Vaccine and treatment advances

On Nov. 9, Indianapolis-based pharmaceutical firm Eli Lilly and Co. received emergency authorization from the Food and Drug Administration to distribute its monoclonal antibody therapy bamlanivimab to treat mild to moderate COVID-19 cases in adult and pediatric patients 12 and older.

“This emergency authorization allows us to make bamlanivimab available as a COVID-19 treatment for recently diagnosed, high-risk patients – adding a valuable tool for doctors fighting the now-increasing burden of this global pandemic,” stated David A. Ricks, Lilly’s chairman and CEO.

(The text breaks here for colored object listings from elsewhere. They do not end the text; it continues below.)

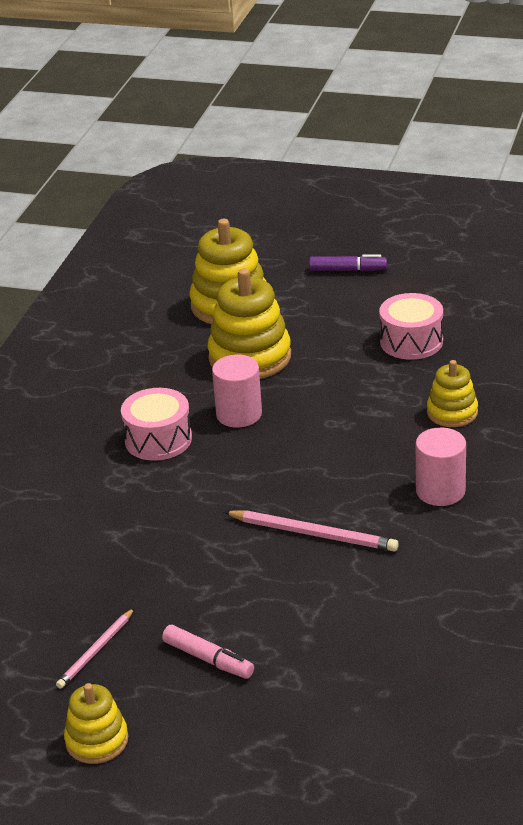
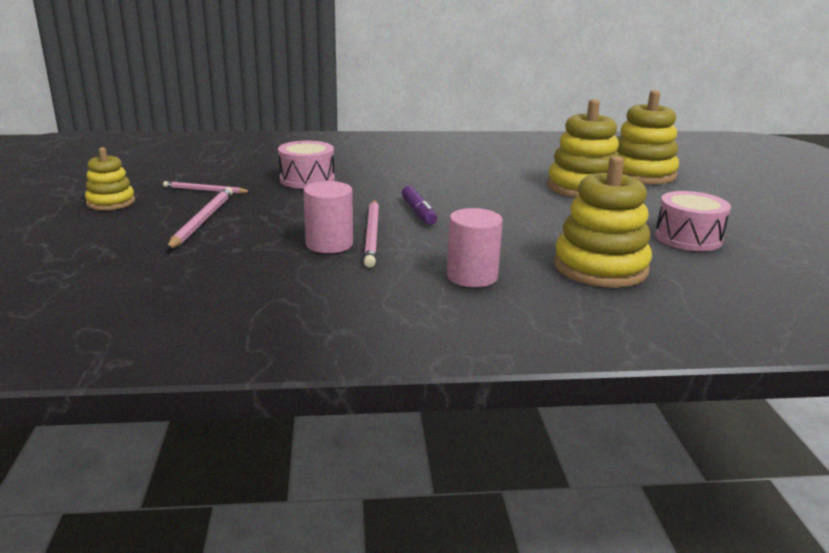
camera: 65 degrees right, 10 degrees down
pink drum [121,388,192,461] -> pink drum moved to [278,141,335,189]
pink marker [162,625,254,679] -> pink pencil [166,187,233,250]
pink cylinder [212,355,262,428] -> pink cylinder moved to [303,181,353,253]
purple marker [309,254,387,271] -> purple marker moved to [402,186,437,225]
yellow stacking toy [427,360,478,427] -> yellow stacking toy [554,156,652,288], size x1.73

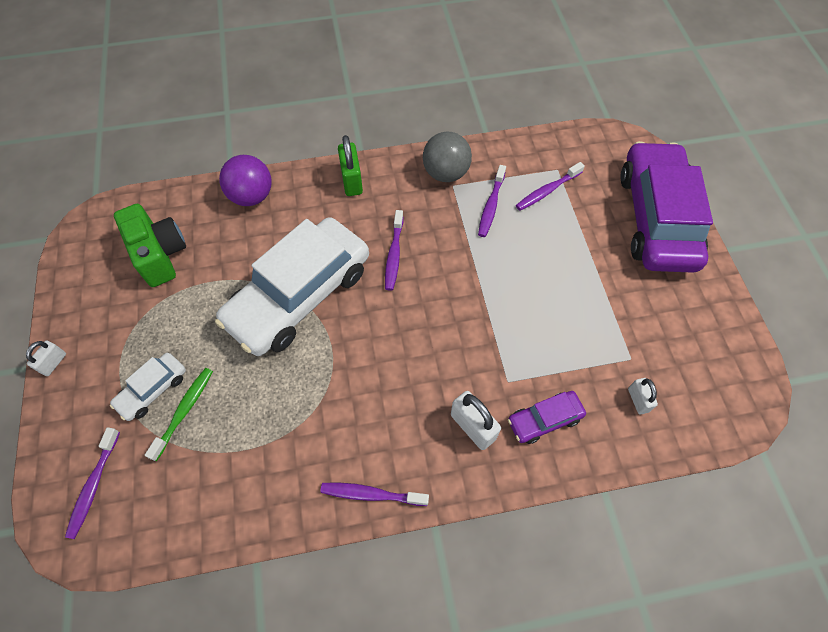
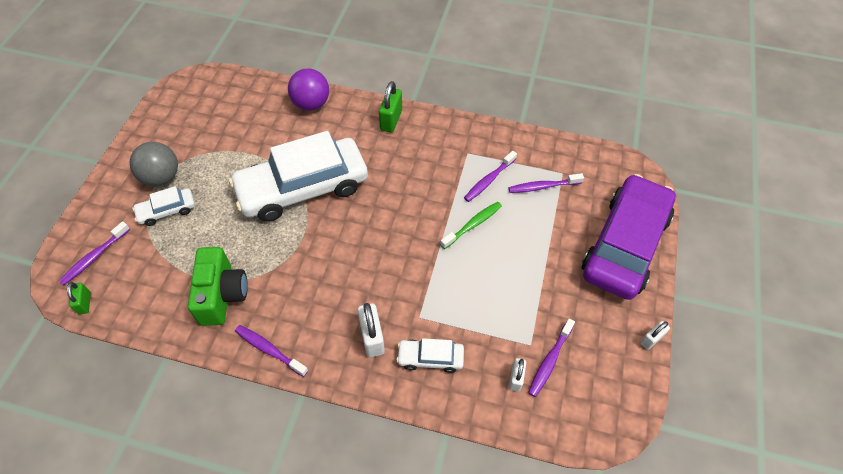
camera: 25 degrees right, 5 degrees down
white padlock [26,341,66,376] -> white padlock moved to [640,321,670,350]
green camera [114,204,186,287] -> green camera moved to [188,247,248,326]
green toothbrush [145,368,213,461] -> green toothbrush moved to [440,202,502,249]
purple toothbrush [385,210,403,291] -> purple toothbrush moved to [528,318,575,397]
grey ball [423,132,472,182] -> grey ball moved to [130,142,178,187]
purple car [508,391,586,444] -> white car [396,338,464,373]
none -> green padlock [67,282,91,314]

In addition, Pfizer, another pharmaceutical company, announced results last week from a clinical trial showing its two-dose COVID-19 vaccine proved to be more than 90 percent effective in preventing infection in participants. The company announced plans to ask the FDA for emergency authorization of the vaccine later this month.

Box said the state still plans for initial Pfizer vaccine distributions to arrive in Indiana this month. The amount will be based strictly on population and not on the number of cases, Box said.